WHeres chunky monkey hopper?? That food looks tasty lol.. Verbena is hiding under dustin.. GET IN THERE AND EAT GIRL


----------



## rache (Nov 10, 2009)

I cant believe the difference in sizes. x


----------



## OurCheekyChihuahuas (Nov 18, 2009)

Daisydoo said:


> WHeres chunky monkey hopper?? That food looks tasty lol.. Verbena is hiding under dustin.. GET IN THERE AND EAT GIRL


Haha if you tilt the screen you'll see him sitting in the top of the photo! My flash went funny! lol Verbena ate loads after that photo! 



rache said:


> I cant believe the difference in sizes. x


I know its incredible! I wish i had 7 big puppies than 6 and the two little teeny ones lol x


----------



## Jerry'sMom (May 5, 2009)

Wow, they are growing up 
The tiny ones still look tiny though...


----------



## OurCheekyChihuahuas (Nov 18, 2009)

Thansk Therese! With the exceptions of Miss Verbena .. theyre all gorwing quickly!


----------



## TLI (Sep 3, 2008)

Awwww, look at little Verbena hiding by her big brudder.


----------



## KittyD (Apr 2, 2010)

I cannot believe how much they have changed in just a few short weeks! 
That video with the food is priceless, and Miss Verbena awww what a speck of cuteness.


----------



## OurCheekyChihuahuas (Nov 18, 2009)

TLI said:


> Awwww, look at little Verbena hiding by her big brudder.


She got scared!  lol



KittyD said:


> I cannot believe how much they have changed in just a few short weeks!
> That video with the food is priceless, and Miss Verbena awww what a speck of cuteness.

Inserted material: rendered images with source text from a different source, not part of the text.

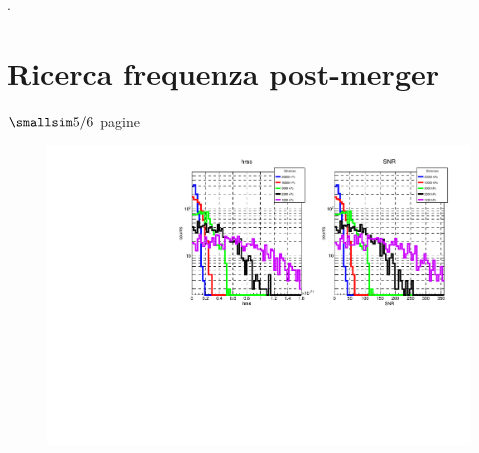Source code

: \lipsum[7]\cite{hartle2003gravity}.

\section{Ricerca frequenza post-merger}
\begin{center}
	$\smallsim 5/6$ pagine
\end{center}

\begin{center}
	\begin{figure}[H]
		\centering
		\includegraphics[scale=0.68, angle=0]{figures/Capitolo_4/hrss_snr_Distribution.pdf}
		\setlength{\belowcaptionskip}{-20pt}
		\caption{}
		\label{fig:hrss_snr_distribution}
	\end{figure}
\end{center}	


\lipsum[8]

\lipsum[9]
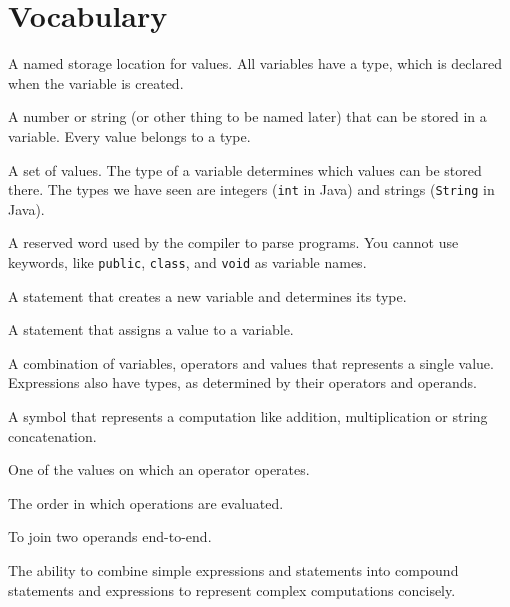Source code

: \section{Vocabulary}

\begin{description}

A named storage location for values.
All variables have a type, which is declared when the variable is created.

A number or string (or other thing to be named later) that can be stored in a variable.
Every value belongs to a type.

A set of values.
The type of a variable determines which values can be stored there.
The types we have seen are integers ({\tt int} in Java) and strings ({\tt String} in Java).

A reserved word used by the compiler to parse programs.
You cannot use keywords, like {\tt public}, {\tt class}, and {\tt void} as variable names.

A statement that creates a new variable and determines its type.

A statement that assigns a value to a variable.

A combination of variables, operators and values that represents a single value.
Expressions also have types, as determined by their operators and operands.

A symbol that represents a computation like addition, multiplication or string concatenation.

One of the values on which an operator operates.

The order in which operations are evaluated.

To join two operands end-to-end.

The ability to combine simple expressions and statements into compound statements and expressions to represent complex computations concisely.

\end{description}
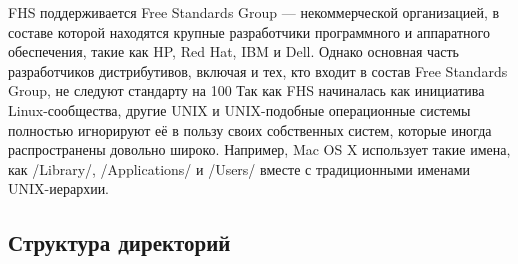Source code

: FHS поддерживается Free Standards Group — некоммерческой организацией, в составе которой находятся крупные разработчики программного и аппаратного обеспечения, такие как HP, Red Hat, IBM и Dell. Однако основная часть разработчиков дистрибутивов, включая и тех, кто входит в состав Free Standards Group, не следуют стандарту на 100 %
Так как FHS начиналась как инициатива Linux-сообщества, другие UNIX и UNIX-подобные операционные системы полностью игнорируют её в пользу своих собственных систем, которые иногда распространены довольно широко. Например, Mac OS X использует такие имена, как /Library/, /Applications/ и /Users/ вместе с традиционными именами UNIX-иерархии.
\subsection{Структура директорий}

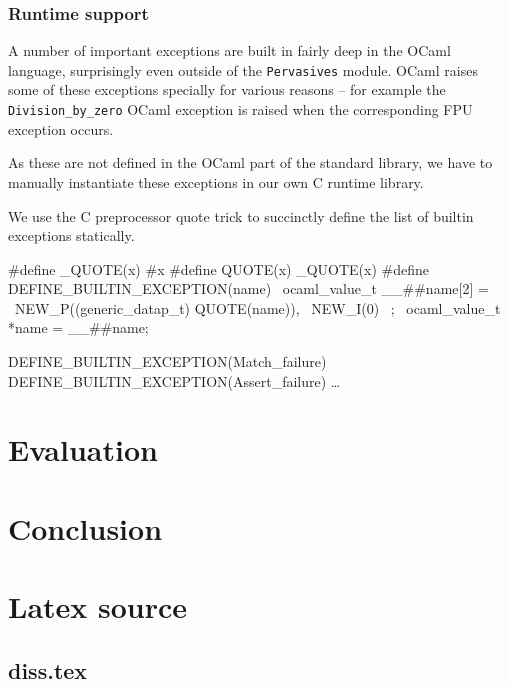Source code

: \documentclass[12pt,a4paper,twoside,openright]{report}
\begin{document}
\subsection{Runtime support}

A number of important exceptions are built in fairly deep in the OCaml language, surprisingly even outside of the \lstinline!Pervasives! module. OCaml raises some of these exceptions specially for various reasons -- for example the \lstinline!Division_by_zero! OCaml exception is raised when the corresponding FPU exception occurs.

As these are not defined in the OCaml part of the standard library, we have to manually instantiate these exceptions in our own C runtime library.

We use the C preprocessor quote trick to succinctly define the list of builtin exceptions statically.

\begin{lstinline}
#define _QUOTE(x) #x
#define QUOTE(x) _QUOTE(x)
#define DEFINE_BUILTIN_EXCEPTION(name) \
    ocaml_value_t __##name[2] = { \
        NEW_P((generic_datap_t) QUOTE(name)), \
        NEW_I(0) \
    }; \
    ocaml_value_t *name = __##name;

DEFINE_BUILTIN_EXCEPTION(Match_failure)
DEFINE_BUILTIN_EXCEPTION(Assert_failure)
\ldots
\end{lstinline}

\chapter{Evaluation}


\chapter{Conclusion}





\appendix

\chapter{Latex source}

\section{diss.tex}
{\scriptsize}
\end{document}
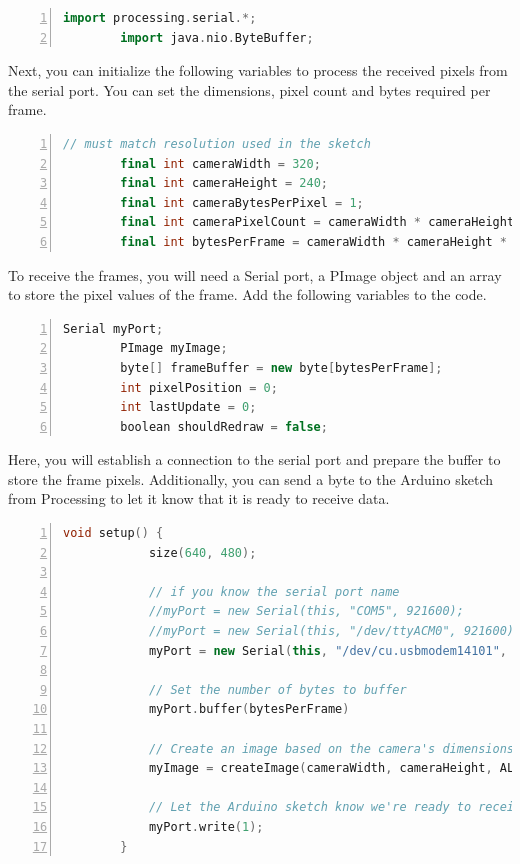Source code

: 	\begin{lstlisting}[language=C++, frame=single, numbers=left, basicstyle=\ttfamily\small]
		import processing.serial.*;
		import java.nio.ByteBuffer;
	\end{lstlisting}
	Next, you can initialize the following variables to process the received pixels from the serial port. You can set the dimensions, pixel count and bytes required per frame.
	
	\begin{lstlisting}[language=C++, frame=single, numbers=left, basicstyle=\ttfamily\small]
		// must match resolution used in the sketch
		final int cameraWidth = 320;
		final int cameraHeight = 240;
		final int cameraBytesPerPixel = 1;
		final int cameraPixelCount = cameraWidth * cameraHeight;
		final int bytesPerFrame = cameraWidth * cameraHeight * cameraBytesPerPixel;
	\end{lstlisting}
	
	To receive the frames, you will need a Serial port, a PImage object and an array to store the pixel values of the frame. Add the following variables to the code.
		
	\begin{lstlisting}[language=C++, frame=single, numbers=left, basicstyle=\ttfamily\small]
		Serial myPort;
		PImage myImage;
		byte[] frameBuffer = new byte[bytesPerFrame];
		int pixelPosition = 0;
		int lastUpdate = 0;
		boolean shouldRedraw = false;
	\end{lstlisting}
	Here, you will establish a connection to the serial port and prepare the buffer to store the frame pixels. Additionally, you can send a byte to the Arduino sketch from Processing to let it know that it is ready to receive data.
	
	\begin{lstlisting}[language=C++, frame=single, numbers=left, basicstyle=\ttfamily\small]
		void setup() {
			size(640, 480);
			
			// if you know the serial port name
			//myPort = new Serial(this, "COM5", 921600);                  // Windows
			//myPort = new Serial(this, "/dev/ttyACM0", 921600);          // Linux
			myPort = new Serial(this, "/dev/cu.usbmodem14101", 921600);   // Mac
			
			// Set the number of bytes to buffer 
			myPort.buffer(bytesPerFrame)
			
			// Create an image based on the camera's dimensions and format
			myImage = createImage(cameraWidth, cameraHeight, ALPHA);
			
			// Let the Arduino sketch know we're ready to receive data
			myPort.write(1);
		}
	\end{lstlisting}
	
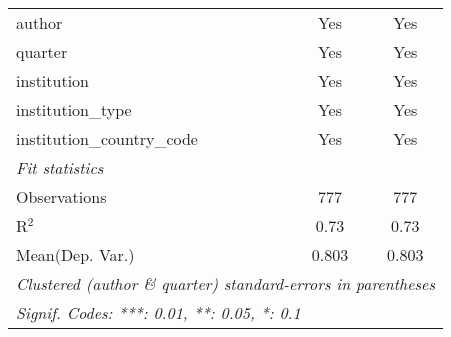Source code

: \begin{tabular}{lcc}
   author                                   & Yes     & Yes\\  
   quarter                                  & Yes     & Yes\\  
   institution                              & Yes     & Yes\\  
   institution\_type                        & Yes     & Yes\\  
   institution\_country\_code               & Yes     & Yes\\  
   \midrule
   \emph{Fit statistics}\\
   Observations                             & 777     & 777\\  
   R$^2$                                    & 0.73    & 0.73\\  
Mean(Dep. Var.) & 0.803 & 0.803 \\
   \midrule \midrule
   \multicolumn{3}{l}{\emph{Clustered (author \& quarter) standard-errors in parentheses}}\\
   \multicolumn{3}{l}{\emph{Signif. Codes: ***: 0.01, **: 0.05, *: 0.1}}\\
\end{tabular}
\par\endgroup

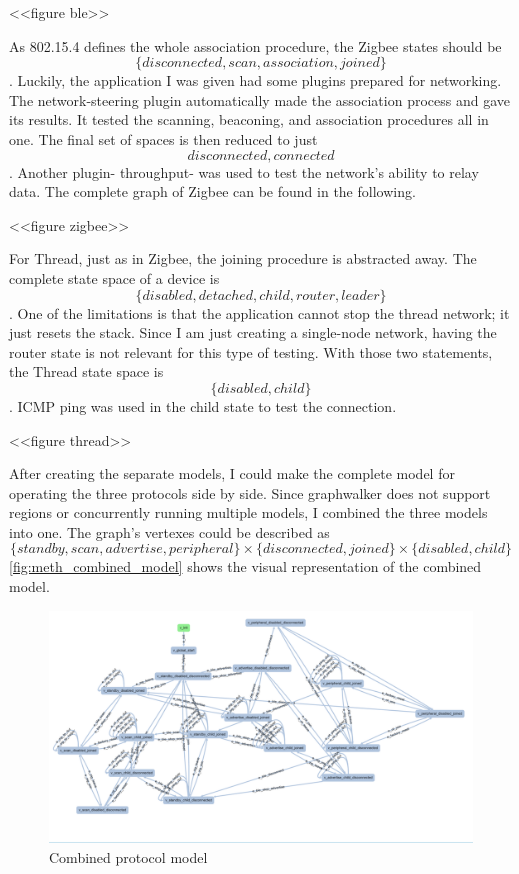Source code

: <<figure ble>>

As 802.15.4 defines the whole association procedure, the Zigbee states should be \[
    \{disconnected, scan, association, joined\}
\]. Luckily, the application I was given had some plugins prepared for networking. The network-steering plugin automatically made the association process and gave its results. It tested the scanning, beaconing, and association procedures all in one. The final set of spaces is then reduced to just \[
    {disconnected, connected}
\]. Another plugin- throughput- was used to test the network's ability to relay data. The complete graph of Zigbee can be found in the following.

<<figure zigbee>>

For Thread, just as in Zigbee, the joining procedure is abstracted away.
The complete state space of a device is \[
    \{disabled, detached, child, router, leader\}  
\]. One of the limitations is that the application cannot stop the thread network; it just resets the stack. Since I am just creating a single-node network, having the router state is not relevant for this type of testing. With those two statements, the Thread state space is \[
    \{disabled, child\}  
\]. ICMP ping was used in the child state to test the connection.

<<figure thread>>

After creating the separate models, I could make the complete model for operating the three protocols side by side. Since graphwalker does not support regions or concurrently running multiple models, I combined the three models into one. The graph's vertexes could be described as \[
    \{standby, scan, advertise, peripheral\} \times  \{disconnected, joined\} \times \{disabled, child\}  
\]
\autoref{fig:meth_combined_model} shows the visual representation of the combined model.

\begin{figure}
    \centering
    \includegraphics[width=150mm, keepaspectratio]{figures/combined_model.png}
    \caption{Combined protocol model}
    \label{fig:meth_combined_model}
\end{figure}


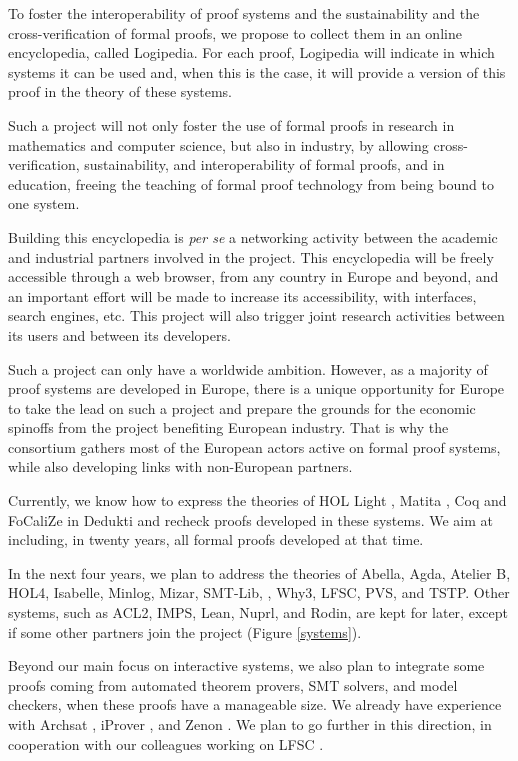 To foster the interoperability of proof systems and the sustainability
and the cross-verification of formal proofs, we propose to collect
them in an online encyclopedia, called {\sc Logipedia}.  For each
proof, {\sc Logipedia} will indicate in which systems it can be used
and, when this is the case, it will provide a version of this proof in
the theory of these systems.

Such a project will not only foster the use of formal proofs in
research in mathematics and computer science, but also in industry, by
allowing cross-verification, sustainability, and interoperability of
formal proofs, and in education, freeing the teaching of formal proof
technology from being bound to one system.

Building this encyclopedia is {\em per se} a networking activity
between the academic and industrial partners involved in the project.
This encyclopedia will be freely accessible through a web browser,
from any country in Europe and beyond, and an important effort will be
made to increase its accessibility, with interfaces, search engines,
etc.  This project will also trigger joint research activities between
its users and between its developers.

Such a project can only have a worldwide ambition. However, as a
majority of proof systems are developed in Europe, there is a unique
opportunity for Europe to take the lead on such a project and prepare
the grounds for the economic spinoffs from the project benefiting
European industry. That is why the consortium gathers most of the
European actors active on formal proof systems, while also developing
links with non-European partners.

Currently, we know how to express the theories of {\sc HOL Light}
\cite{Assaf12}, {\sc Matita} \cite{Assaf15}, {\sc Coq} and {\sc FoCaliZe}
\cite{Cauderlier16} in {\sc
  Dedukti} and recheck proofs developed in these systems.  We aim at
including, in twenty years, all formal proofs developed at that time.

In the next four years, we plan to address the theories of {\sc
  Abella}, {\sc Agda}, {\sc Atelier B}, {\sc HOL4}, {\sc Isabelle},
{\sc Minlog}, {\sc Mizar}, {\sc SMT-Lib}, \tlaplus, {\sc Why3}, {\sc
  LFSC}, {\sc PVS}, and {\sc TSTP}.  Other systems, such as {\sc
  ACL2}, {\sc IMPS}, {\sc Lean}, {\sc Nuprl}, and {\sc Rodin}, are
kept for later, except if some other partners join the project (Figure
\ref{systems}).

Beyond our main focus on interactive systems, we also plan to
integrate some proofs coming from automated theorem provers, SMT
solvers, and model checkers, when these proofs have a manageable
size. We already have experience with Archsat \cite{Bury19}, iProver
\cite{Burel10}, and Zenon \cite{CauderlierHalmagrand15}. We plan to go
further in this direction, in cooperation with our colleagues working
on LFSC \cite{Stump09}.

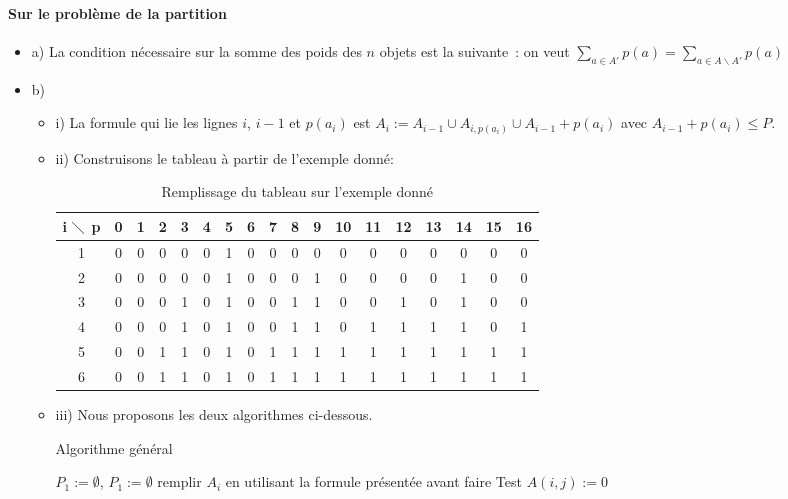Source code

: \paragraph{Sur le problème de la partition}

\begin{itemize}
\item a) La condition nécessaire sur la somme des poids des $n$ objets
  est la suivante~: on veut $\sum_{a \in A'} p(a)= \sum_{a \in A
    \backslash A'}p(a)$
\item b) 
\begin{itemize}
\item i) La formule qui lie les lignes $i$, $i-1$ et $p(a_i)$ est $A_i
  := A_{i-1} \cup A_{i, p(a_i)} \cup A_{i-1}+p(a_i)$ avec
  $A_{i-1}+p(a_i) \leq P$.
\item ii) Construisons le tableau à partir de l'exemple donné:
\begin{table}[h!]
\centering
	\begin{tabular}{|c|c|c|c|c|c|c|c|c|c|c|c|c|c|c|c|c|c|}
    \hline
     i $\diagdown$ p & 0 & 1 & 2 & 3 & 4 & 5 & 6 & 7 & 8 & 9 & 10 & 11 & 12 & 13 & 14 & 15 & 16 \\
    \hline
   1 & 0 & 0 & 0 & 0 & 0 & 1 & 0 & 0 & 0 & 0 & 0 & 0 & 0 & 0 & 0 & 0 & 0 \\
     \hline
	2& 0 & 0 & 0 & 0 & 0 & 1 & 0 & 0 & 0 & 1 & 0 & 0 & 0 & 0 & 1 & 0 & 0 \\
   \hline
	3 & 0 & 0 & 0 & 1 & 0 & 1 & 0 & 0 & 1 & 1 & 0 & 0 & 1 & 0 & 1 & 0 & 0 \\
	\hline
	4 & 0 & 0 & 0 & 1 & 0 & 1 & 0 & 0 & 1 & 1 & 0 & 1 & 1 & 1 & 1 & 0 & 1 \\
	  \hline
	5 & 0 & 0 & 1 & 1 & 0 & 1 & 0 & 1 & 1 & 1 & 1 & 1 & 1 & 1 & 1 & 1 & 1 \\
	\hline
	6 & 0 & 0 & 1 & 1 & 0 & 1 & 0 & 1 & 1 & 1 & 1 & 1 & 1 & 1 & 1 & 1 & 1\\
	\hline
\end{tabular}
\caption {Remplissage du tableau sur l'exemple donné}
\end{table} 
\item iii) Nous proposons les deux algorithmes ci-dessous.
\begin{algorithm}[t]
\caption{Algorithme général}
\label{algoexo7}
\begin{algorithmic}[1]
\STATE $P_1 := \emptyset $,  $P_1 := \emptyset $
\STATE remplir $A_i$ en utilisant la formule présentée avant
\STATE faire Test
\STATE $A(i,j):=0$
\ENDIF
\ENDWHILE
\ENDFOR
\end{algorithmic}
\end{algorithm}


\end{itemize}
\end{itemize}
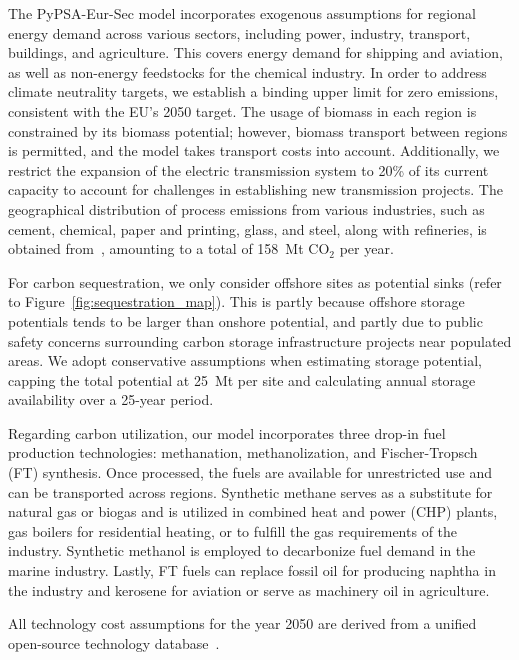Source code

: \documentclass[conference]{IEEEtran}
\newcommand{\carbon}{CO$_2$ }
\begin{document}
The PyPSA-Eur-Sec model incorporates exogenous assumptions for regional energy demand across various sectors, including power, industry, transport, buildings, and agriculture. This covers energy demand for shipping and aviation, as well as non-energy feedstocks for the chemical industry. In order to address climate neutrality targets, we establish a binding upper limit for zero emissions, consistent with the EU's 2050 target. The usage of biomass in each region is constrained by its biomass potential; however, biomass transport between regions is permitted, and the model takes transport costs into account. Additionally, we restrict the expansion of the electric transmission system to 20\% of its current capacity to account for challenges in establishing new transmission projects. The geographical distribution of process emissions from various industries, such as cement, chemical, paper and printing, glass, and steel, along with refineries, is obtained from~\cite{piamanzGeoreferencedIndustrialSites2018}, amounting to a total of 158~Mt \carbon per year.

For carbon sequestration, we only consider offshore sites as potential sinks (refer to Figure~\ref{fig:sequestration_map}). This is partly because offshore storage potentials tends to be larger than onshore potential, and partly due to public safety concerns surrounding carbon storage infrastructure projects near populated areas. We adopt conservative assumptions when estimating storage potential, capping the total potential at 25~Mt per site and calculating annual storage availability over a 25-year period.

Regarding carbon utilization, our model incorporates three drop-in fuel production technologies: methanation, methanolization, and Fischer-Tropsch (FT) synthesis. Once processed, the fuels are available for unrestricted use and can be transported across regions. Synthetic methane serves as a substitute for natural gas or biogas and is utilized in combined heat and power (CHP) plants, gas boilers for residential heating, or to fulfill the gas requirements of the industry. Synthetic methanol is employed to decarbonize fuel demand in the marine industry. Lastly, FT fuels can replace fossil oil for producing naphtha in the industry and kerosene for aviation or serve as machinery oil in agriculture.

All technology cost assumptions for the year 2050 are derived from a unified open-source technology database~\cite{lisazeyenPyPSATechnologydataTechnology2023}.
\end{document}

I know the change is amazing theyre so individual! Dustin can offically wagg his tail! oh jesus is it cute!  lol Thanks too!


----------



## chideb (Jan 29, 2008)

Oh, I needed the puppy fix!! Verbena is still such a wee little girl..lol She looks like she should be at "T's" house with all the ittsy bittsys..


----------



## TLI (Sep 3, 2008)

chideb said:


> Oh, I needed the puppy fix!! Verbena is still such a wee little girl..lol She looks like she should be at "T's" house with all the ittsy bittsys..


I'm trying to convince her of that as well! But she isn't giving in! :lol: Seeee, even Deb thinks so! When can I come get her???? 

She was meant to be mine.


----------



## 18453 (Feb 6, 2010)

I need to see the wagging tail action.. its just too cute.. i love nothing more than a happy dogs tail wagging like a helicopter!

Verbena you's need to eatz lotz of foodz up coz my mummy (and your adoptive one) sayz food is good for littlez girls.. and she finks Auntie T shouldz come to the land of Eng and looks after you forever wiv the English Chi Wee's.. I finx they bark funny tho you know coz they American. ha ha lubs daisy


----------



## OurCheekyChihuahuas (Nov 18, 2009)

Well a Whole new chapter opens now ..

Fully weaned and doing great! Also loving chewing on their blankie! Man Hopper is a right little fiesty one!  Not much to really add here now, i didnt get that much oppurtunity to update it often! lol


----------



## rubia (Jul 3, 2008)

It was really fun watchig a litter of pups grow up..thanks so much Robyn !!


----------